ACTIVITY: Only one stretch of the data below is wanted: the lines starting at the one with "9: (635, 61, 88.17)" and ending at the one with "20: (79, 364, 14.90)", both included, given again exactly.

** Opening RECORDS block **

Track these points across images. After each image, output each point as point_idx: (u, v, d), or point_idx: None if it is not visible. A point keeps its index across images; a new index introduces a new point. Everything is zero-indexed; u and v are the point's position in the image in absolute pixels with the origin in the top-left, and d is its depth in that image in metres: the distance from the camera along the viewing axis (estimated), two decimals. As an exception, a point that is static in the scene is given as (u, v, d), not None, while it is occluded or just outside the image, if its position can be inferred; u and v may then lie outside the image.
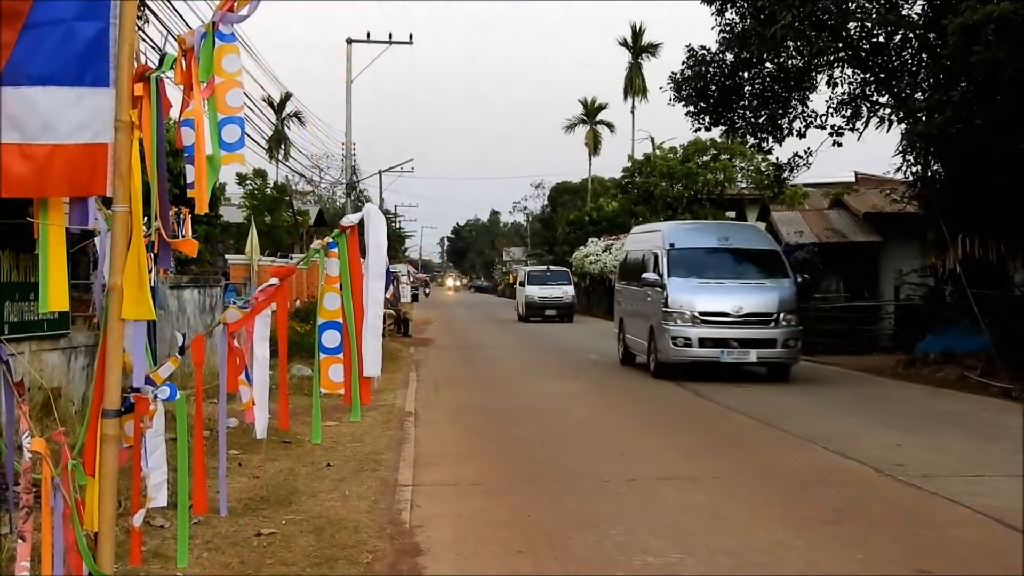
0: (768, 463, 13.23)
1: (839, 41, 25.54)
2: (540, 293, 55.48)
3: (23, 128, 4.52)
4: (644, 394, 21.22)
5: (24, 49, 4.51)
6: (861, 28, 26.11)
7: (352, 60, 46.39)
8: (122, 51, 4.59)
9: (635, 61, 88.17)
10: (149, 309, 4.61)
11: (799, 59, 26.54)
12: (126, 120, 4.56)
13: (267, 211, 47.21)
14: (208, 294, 22.77)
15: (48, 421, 11.01)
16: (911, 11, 25.48)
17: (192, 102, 4.59)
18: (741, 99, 28.11)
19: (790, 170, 30.10)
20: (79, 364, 14.90)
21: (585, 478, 12.11)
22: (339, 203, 66.64)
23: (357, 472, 12.24)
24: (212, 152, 4.60)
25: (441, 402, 19.88)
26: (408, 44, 46.74)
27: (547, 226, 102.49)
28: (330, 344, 5.29)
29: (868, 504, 10.87)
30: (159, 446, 4.98)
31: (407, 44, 46.69)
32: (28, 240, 5.17)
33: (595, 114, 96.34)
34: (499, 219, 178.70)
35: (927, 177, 25.86)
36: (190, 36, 4.73)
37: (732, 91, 27.76)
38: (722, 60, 27.35)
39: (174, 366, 5.03)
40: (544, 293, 55.45)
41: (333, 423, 14.98)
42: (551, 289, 55.62)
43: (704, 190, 52.56)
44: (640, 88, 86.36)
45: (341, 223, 5.31)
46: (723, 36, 26.98)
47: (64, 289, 4.87)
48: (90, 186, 4.66)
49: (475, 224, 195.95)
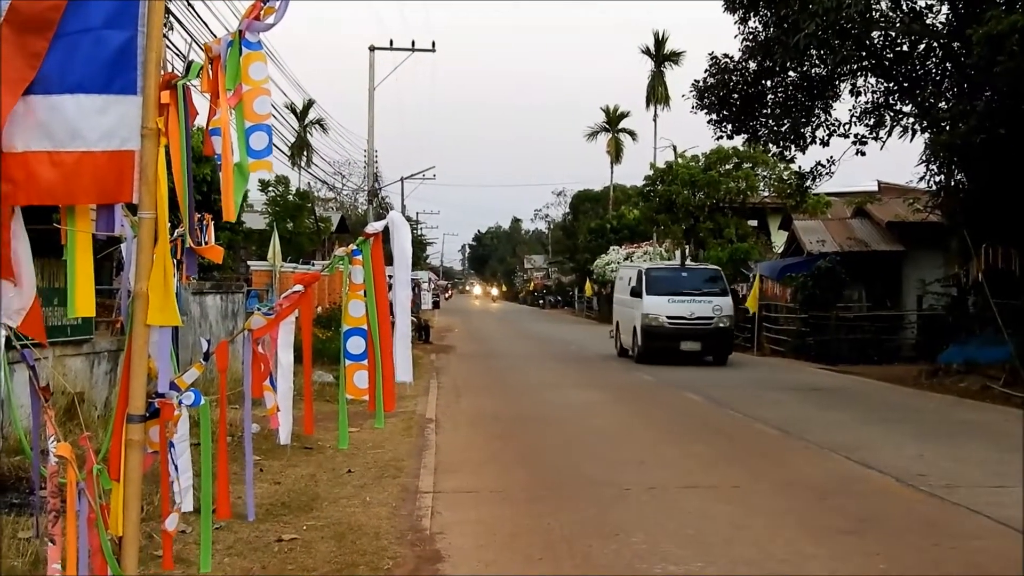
0: (788, 472, 13.20)
1: (863, 50, 25.49)
2: (673, 311, 32.03)
3: (52, 136, 4.56)
4: (664, 402, 21.21)
5: (55, 58, 4.54)
6: (885, 37, 26.04)
7: (375, 68, 46.47)
8: (149, 59, 4.62)
9: (658, 69, 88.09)
10: (174, 315, 4.64)
11: (822, 68, 26.48)
12: (153, 128, 4.58)
13: (289, 218, 47.34)
14: (230, 300, 22.85)
15: (72, 425, 11.08)
16: (935, 20, 25.43)
17: (219, 110, 4.62)
18: (764, 107, 28.07)
19: (813, 179, 30.02)
20: (102, 369, 14.99)
21: (605, 486, 12.11)
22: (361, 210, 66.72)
23: (378, 478, 12.27)
24: (240, 160, 4.63)
25: (462, 409, 19.91)
26: (431, 52, 46.82)
27: (568, 234, 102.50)
28: (355, 350, 5.31)
29: (890, 514, 10.83)
30: (185, 451, 5.02)
31: (430, 52, 46.77)
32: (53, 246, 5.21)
33: (617, 122, 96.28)
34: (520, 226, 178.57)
35: (950, 186, 25.78)
36: (217, 44, 4.74)
37: (755, 99, 27.73)
38: (745, 68, 27.33)
39: (199, 372, 5.06)
40: (680, 311, 31.99)
41: (355, 429, 15.00)
42: (692, 304, 32.23)
43: (726, 199, 52.30)
44: (662, 96, 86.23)
45: (365, 230, 5.33)
46: (746, 44, 26.96)
47: (91, 295, 4.90)
48: (117, 193, 4.68)
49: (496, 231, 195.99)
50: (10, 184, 4.53)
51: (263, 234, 37.70)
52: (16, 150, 4.54)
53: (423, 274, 60.62)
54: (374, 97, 46.75)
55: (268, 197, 48.53)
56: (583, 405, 20.41)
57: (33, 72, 4.53)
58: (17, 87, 4.52)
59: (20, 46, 4.52)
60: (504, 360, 33.78)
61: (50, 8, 4.55)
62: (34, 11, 4.54)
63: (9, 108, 4.50)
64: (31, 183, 4.57)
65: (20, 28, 4.52)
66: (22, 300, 4.61)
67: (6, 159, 4.51)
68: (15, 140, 4.54)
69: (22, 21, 4.52)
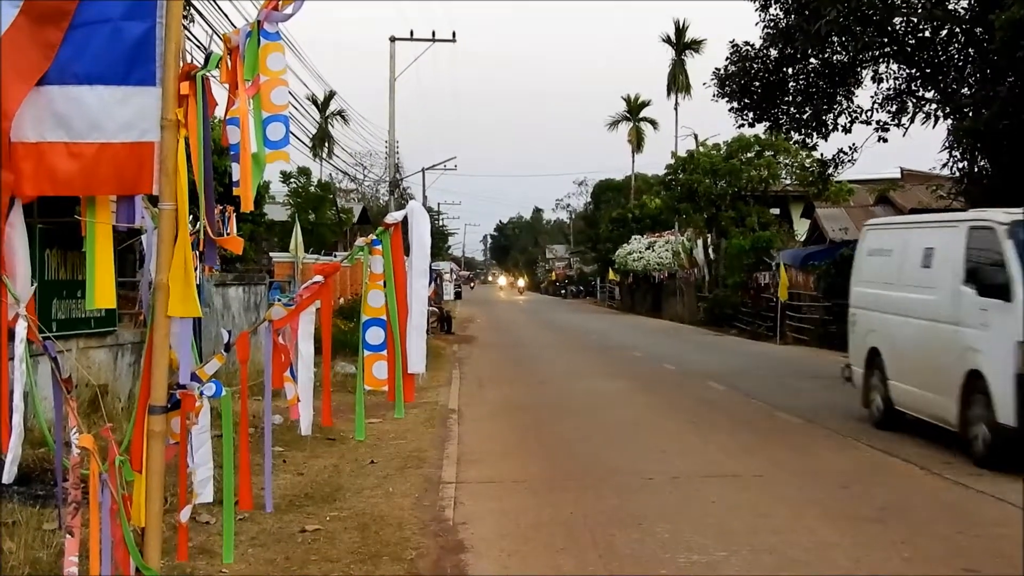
0: (812, 461, 13.16)
1: (884, 36, 25.30)
2: None
3: (70, 127, 4.57)
4: (687, 392, 21.15)
5: (71, 48, 4.56)
6: (907, 23, 25.84)
7: (396, 58, 46.39)
8: (168, 50, 4.62)
9: (678, 57, 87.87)
10: (195, 306, 4.64)
11: (844, 54, 26.30)
12: (172, 119, 4.59)
13: (311, 209, 47.41)
14: (253, 292, 22.90)
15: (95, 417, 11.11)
16: (957, 6, 25.18)
17: (237, 100, 4.61)
18: (785, 95, 27.88)
19: (835, 166, 29.80)
20: (126, 361, 15.04)
21: (628, 475, 12.10)
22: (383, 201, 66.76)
23: (401, 469, 12.29)
24: (257, 150, 4.62)
25: (484, 399, 19.92)
26: (451, 42, 46.68)
27: (590, 223, 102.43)
28: (374, 341, 5.30)
29: (914, 502, 10.79)
30: (205, 442, 5.01)
31: (450, 42, 46.63)
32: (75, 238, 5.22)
33: (638, 111, 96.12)
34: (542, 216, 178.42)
35: (974, 173, 25.56)
36: (235, 35, 4.75)
37: (776, 87, 27.55)
38: (766, 56, 27.15)
39: (220, 363, 5.06)
40: None
41: (377, 420, 15.03)
42: None
43: (748, 187, 52.05)
44: (683, 84, 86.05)
45: (385, 220, 5.32)
46: (767, 32, 26.78)
47: (111, 287, 4.91)
48: (137, 184, 4.69)
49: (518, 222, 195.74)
50: (15, 174, 4.52)
51: (285, 225, 37.75)
52: (28, 140, 4.55)
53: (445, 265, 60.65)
54: (395, 88, 46.66)
55: (290, 189, 48.62)
56: (605, 394, 20.39)
57: (48, 63, 4.54)
58: (31, 77, 4.53)
59: (35, 36, 4.53)
60: (526, 350, 33.77)
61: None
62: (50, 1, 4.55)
63: (21, 98, 4.50)
64: (45, 173, 4.58)
65: (36, 18, 4.53)
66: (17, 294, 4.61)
67: (15, 149, 4.51)
68: (27, 130, 4.54)
69: (38, 11, 4.53)
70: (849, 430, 15.33)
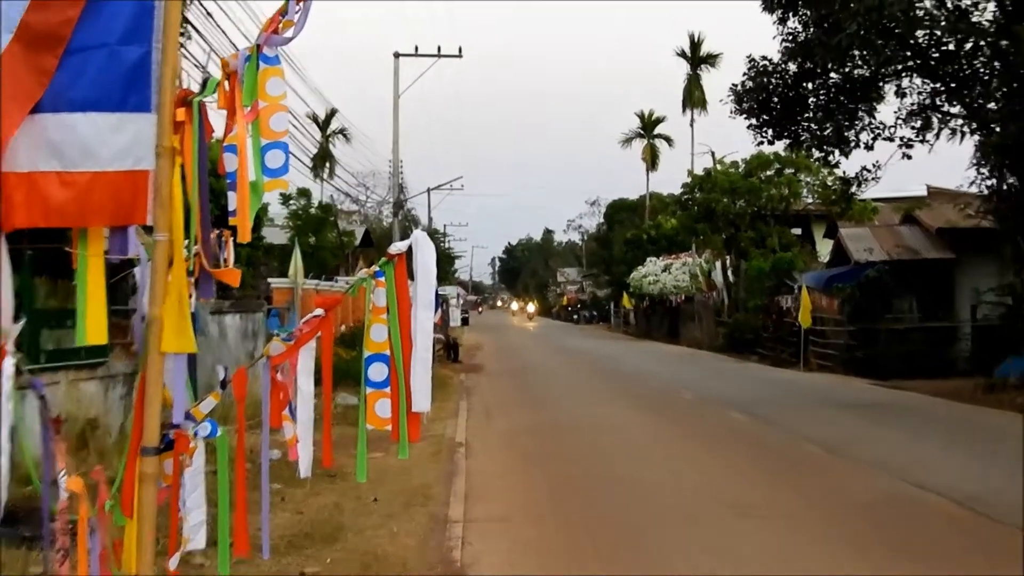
0: (839, 495, 13.07)
1: (907, 50, 25.32)
2: None
3: (62, 155, 4.56)
4: (706, 419, 21.08)
5: (65, 75, 4.55)
6: (930, 36, 25.85)
7: (400, 75, 46.49)
8: (164, 75, 4.62)
9: (694, 72, 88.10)
10: (190, 341, 4.61)
11: (865, 69, 26.31)
12: (168, 146, 4.58)
13: (312, 232, 47.53)
14: (250, 319, 22.90)
15: (84, 453, 11.11)
16: (982, 18, 25.21)
17: (235, 127, 4.61)
18: (805, 111, 27.92)
19: (858, 184, 29.80)
20: (117, 393, 15.03)
21: (645, 511, 12.04)
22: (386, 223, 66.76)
23: (405, 507, 12.24)
24: (255, 178, 4.62)
25: (493, 431, 19.87)
26: (457, 57, 46.78)
27: (603, 245, 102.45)
28: (377, 378, 5.27)
29: (948, 540, 10.71)
30: (199, 485, 4.98)
31: (456, 58, 46.74)
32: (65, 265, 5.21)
33: (652, 128, 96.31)
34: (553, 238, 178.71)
35: (1003, 190, 25.56)
36: (234, 59, 4.74)
37: (796, 102, 27.59)
38: (785, 70, 27.20)
39: (215, 401, 5.04)
40: None
41: (379, 455, 14.95)
42: None
43: (768, 206, 52.02)
44: (699, 100, 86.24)
45: (389, 251, 5.30)
46: (785, 46, 26.84)
47: (103, 322, 4.88)
48: (131, 214, 4.68)
49: (528, 243, 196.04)
50: (6, 205, 4.51)
51: (284, 249, 37.83)
52: (21, 169, 4.54)
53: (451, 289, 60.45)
54: (399, 105, 46.75)
55: (289, 211, 48.71)
56: (621, 425, 20.32)
57: (42, 89, 4.53)
58: (25, 104, 4.52)
59: (29, 62, 4.53)
60: (537, 378, 33.74)
61: (62, 23, 4.56)
62: (46, 26, 4.54)
63: (16, 126, 4.50)
64: (38, 204, 4.56)
65: (30, 44, 4.52)
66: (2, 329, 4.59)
67: (7, 179, 4.51)
68: (20, 159, 4.54)
69: (32, 37, 4.52)
70: (879, 461, 15.24)
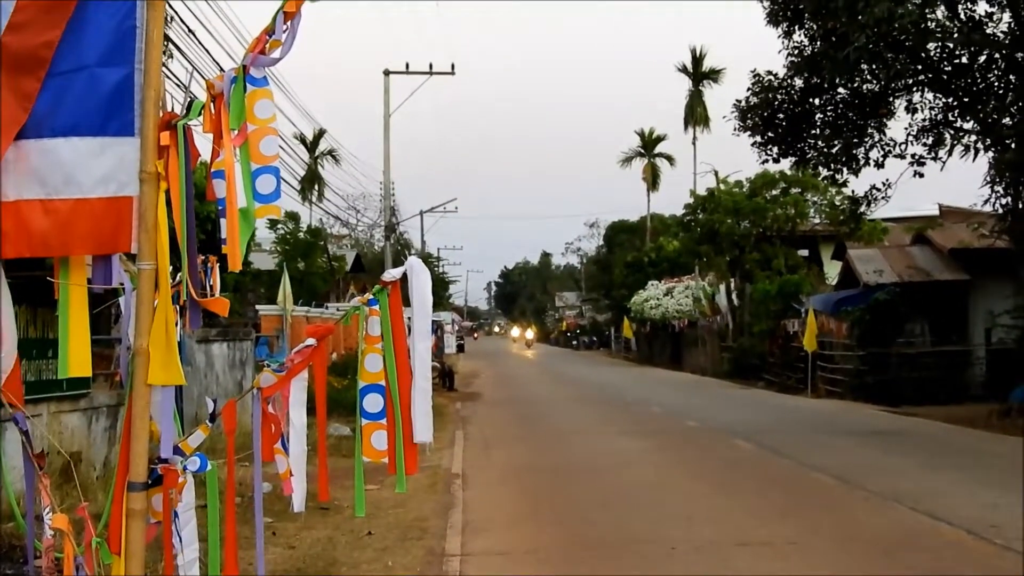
0: (850, 526, 13.07)
1: (918, 63, 25.38)
2: None
3: (44, 182, 4.56)
4: (711, 449, 21.08)
5: (47, 99, 4.55)
6: (942, 49, 25.91)
7: (391, 93, 46.51)
8: (147, 98, 4.62)
9: (696, 88, 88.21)
10: (178, 373, 4.61)
11: (875, 83, 26.34)
12: (152, 171, 4.57)
13: (301, 257, 47.50)
14: (238, 348, 22.88)
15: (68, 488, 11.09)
16: (996, 30, 25.29)
17: (223, 151, 4.60)
18: (812, 127, 27.94)
19: (868, 204, 29.81)
20: (101, 426, 15.02)
21: (649, 544, 12.03)
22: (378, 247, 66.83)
23: (401, 541, 12.24)
24: (246, 205, 4.60)
25: (491, 462, 19.86)
26: (450, 75, 46.73)
27: (603, 268, 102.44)
28: (372, 409, 5.27)
29: (961, 571, 10.71)
30: (190, 520, 4.99)
31: (449, 75, 46.69)
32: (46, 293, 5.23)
33: (653, 146, 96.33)
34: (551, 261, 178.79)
35: (1018, 209, 25.59)
36: (219, 80, 4.73)
37: (802, 119, 27.61)
38: (790, 86, 27.25)
39: (204, 435, 5.04)
40: None
41: (374, 487, 14.98)
42: None
43: (774, 227, 52.02)
44: (702, 117, 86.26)
45: (383, 278, 5.31)
46: (791, 60, 26.88)
47: (86, 353, 4.89)
48: (115, 242, 4.67)
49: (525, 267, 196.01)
50: None
51: (272, 275, 37.83)
52: (8, 199, 4.55)
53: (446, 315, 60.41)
54: (390, 124, 46.79)
55: (277, 235, 48.71)
56: (623, 454, 20.32)
57: (25, 114, 4.54)
58: (9, 131, 4.53)
59: (11, 87, 4.54)
60: (536, 407, 33.71)
61: (42, 46, 4.57)
62: (26, 49, 4.55)
63: (1, 154, 4.51)
64: (23, 233, 4.57)
65: (11, 68, 4.53)
66: (3, 360, 4.61)
67: None
68: (7, 187, 4.55)
69: (13, 60, 4.53)
70: (891, 491, 15.24)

** Closing RECORDS block **

SOLUTION:
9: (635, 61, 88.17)
10: (149, 309, 4.61)
11: (799, 59, 26.54)
12: (126, 120, 4.56)
13: (267, 211, 47.21)
14: (208, 294, 22.77)
15: (48, 421, 11.01)
16: (911, 11, 25.48)
17: (192, 102, 4.59)
18: (741, 99, 28.11)
19: (790, 170, 30.10)
20: (79, 364, 14.90)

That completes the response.